Now, the biotech appears to resetting and shifting resources to a second-generation drug that is designed to work similarly to atuzaginstat.
According to the company spokesperson, the hold on atuzaginstat is related to liver side effects observed in clinical testing — the same reason the FDA placed a “partial” clinical hold on the drug last February, which restricted enrollment and treatment for an open-label extension study.
In atuzaginstat’s Phase 3 trial, 15% of participants who were given a higher, 80 milligram dose of the drug experienced spikes in liver enzymes that can be a warning sign for liver toxicity. Two of those participants also had elevations in a liver compound called bilirubin. Raised levels of liver enzymes and bilirubin together can indicate a risk for drug-induced liver injury.
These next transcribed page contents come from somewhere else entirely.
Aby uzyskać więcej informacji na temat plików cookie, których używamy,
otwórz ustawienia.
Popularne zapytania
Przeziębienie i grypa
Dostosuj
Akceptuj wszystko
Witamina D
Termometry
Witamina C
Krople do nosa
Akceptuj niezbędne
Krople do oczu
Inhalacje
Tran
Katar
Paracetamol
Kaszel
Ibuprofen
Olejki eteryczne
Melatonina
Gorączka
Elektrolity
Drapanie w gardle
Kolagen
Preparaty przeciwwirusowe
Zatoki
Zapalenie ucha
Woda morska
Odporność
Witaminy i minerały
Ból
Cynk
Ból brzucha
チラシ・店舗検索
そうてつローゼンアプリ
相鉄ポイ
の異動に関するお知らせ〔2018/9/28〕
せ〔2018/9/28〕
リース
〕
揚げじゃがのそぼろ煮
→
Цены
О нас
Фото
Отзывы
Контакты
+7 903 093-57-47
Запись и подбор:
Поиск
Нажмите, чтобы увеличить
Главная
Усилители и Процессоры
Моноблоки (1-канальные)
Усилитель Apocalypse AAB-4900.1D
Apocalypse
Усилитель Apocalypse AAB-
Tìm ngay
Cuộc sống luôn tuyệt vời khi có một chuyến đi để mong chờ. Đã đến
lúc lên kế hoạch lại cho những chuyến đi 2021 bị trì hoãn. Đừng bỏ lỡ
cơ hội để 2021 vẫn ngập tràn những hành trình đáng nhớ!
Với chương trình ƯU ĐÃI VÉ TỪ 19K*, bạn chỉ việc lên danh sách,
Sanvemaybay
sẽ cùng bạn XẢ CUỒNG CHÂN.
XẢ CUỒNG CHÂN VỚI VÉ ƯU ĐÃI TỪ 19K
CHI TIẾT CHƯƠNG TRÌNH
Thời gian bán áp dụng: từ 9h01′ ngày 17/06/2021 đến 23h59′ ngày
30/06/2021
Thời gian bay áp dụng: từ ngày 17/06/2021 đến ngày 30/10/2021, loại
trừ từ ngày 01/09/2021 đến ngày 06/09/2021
At the time, the company said “virtually all” participants with liver enzyme elevations had been asymptomatic and planned to focus the next trial of atuzaginstat on a lower, 40 milligram dose. Still, some participants had discontinued the trial due to abnormal laboratory values.
When announcing the Phase 3 results, Cortexyme executives were optimistic another study would prove atuzaginstat’s benefit in Alzheimer’s. With the hold, though, Cortexyme is now looking at other diseases for the drug.
“We believe there are additional opportunities for clinical development of atuzaginstat in several therapeutic areas,” the spokesperson wrote.
Shares in Cortexyme fell by nearly a third in Wednesday morning trading on news of the clinical hold.